Work order ▸ Rewrite the lines of all the records below with every "новостроек" changed to "новых домов", keeping everything else the same and leaving the pictures out.

====== Dataset excerpts

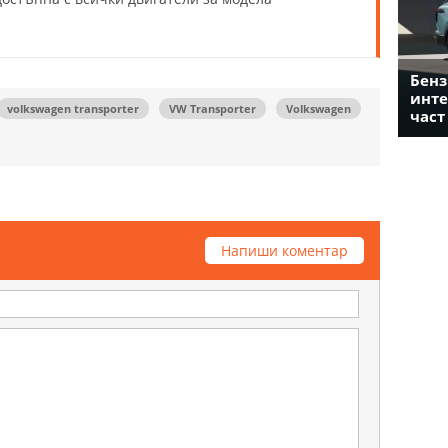
Бенз
инте
volkswagen transporter
VW Transporter
Volkswagen
част
Напиши коментар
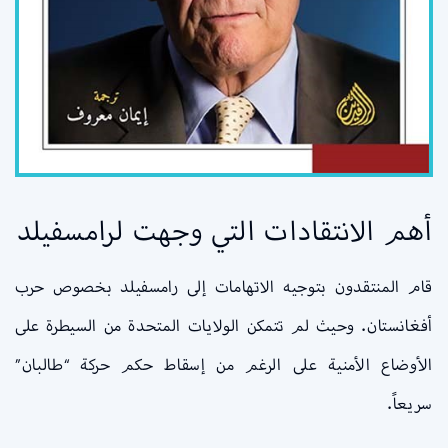
أهم الانتقادات التي وجهت لرامسفيلد
قام المنتقدون بتوجيه الاتهامات إلى رامسفيلد بخصوص حرب
أفغانستان. وحيث لم تتمكن الولايات المتحدة من السيطرة على
الأوضاع الأمنية على الرغم من إسقاط حكم حركة “طالبان”
سريعاً.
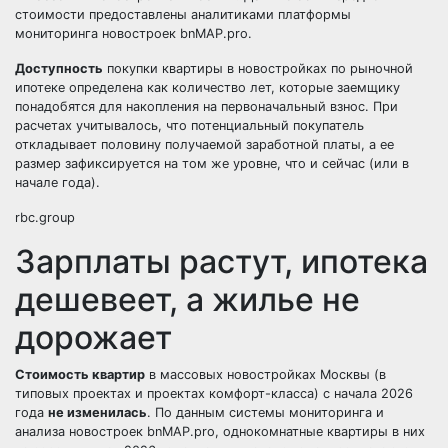
стоимости предоставлены аналитиками платформы
мониторинга новостроек bnMAP.prо.
Доступность
покупки квартиры в новостройках по рыночной
ипотеке определена как количество лет, которые заемщику
понадобятся для накопления на первоначальный взнос. При
расчетах учитывалось, что потенциальный покупатель
откладывает половину получаемой заработной платы, а ее
размер зафиксируется на том же уровне, что и сейчас (или в
начале года).
rbc.group
Зарплаты растут, ипотека
дешевеет, а жилье не
дорожает
Стоимость квартир
в массовых новостройках Москвы (в
типовых проектах и проектах комфорт-класса) с начала 2026
года
не изменилась
. По данным системы мониторинга и
анализа новостроек bnMAP.pro, однокомнатные квартиры в них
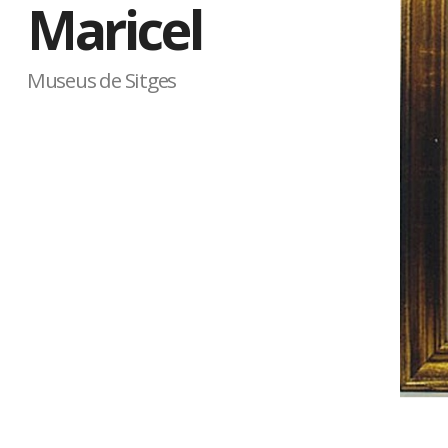
Maricel
Museus de Sitges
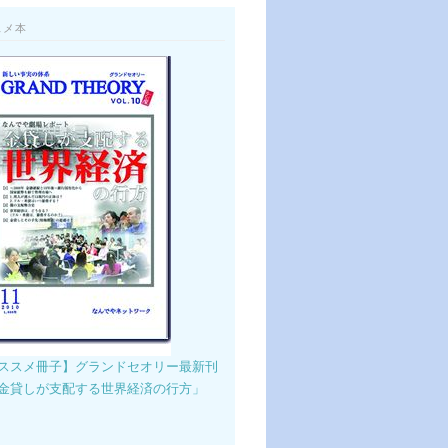
スメ本
ススメ冊子】グランドセオリー最新刊
金貸しが支配する世界経済の行方」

============

Output of the exercise ▸
Бенз
инте
volkswagen transporter
VW Transporter
Volkswagen
част
Напиши коментар
أهم الانتقادات التي وجهت لرامسفيلد
قام المنتقدون بتوجيه الاتهامات إلى رامسفيلد بخصوص حرب
أفغانستان. وحيث لم تتمكن الولايات المتحدة من السيطرة على
الأوضاع الأمنية على الرغم من إسقاط حكم حركة “طالبان”
سريعاً.
стоимости предоставлены аналитиками платформы
мониторинга новых домов bnMAP.prо.
Доступность
покупки квартиры в новостройках по рыночной
ипотеке определена как количество лет, которые заемщику
понадобятся для накопления на первоначальный взнос. При
расчетах учитывалось, что потенциальный покупатель
откладывает половину получаемой заработной платы, а ее
размер зафиксируется на том же уровне, что и сейчас (или в
начале года).
rbc.group
Зарплаты растут, ипотека
дешевеет, а жилье не
дорожает
Стоимость квартир
в массовых новостройках Москвы (в
типовых проектах и проектах комфорт-класса) с начала 2026
года
не изменилась
. По данным системы мониторинга и
анализа новых домов bnMAP.pro, однокомнатные квартиры в них
Maricel
Museus de Sitges
スメ本
ススメ冊子】グランドセオリー最新刊
金貸しが支配する世界経済の行方」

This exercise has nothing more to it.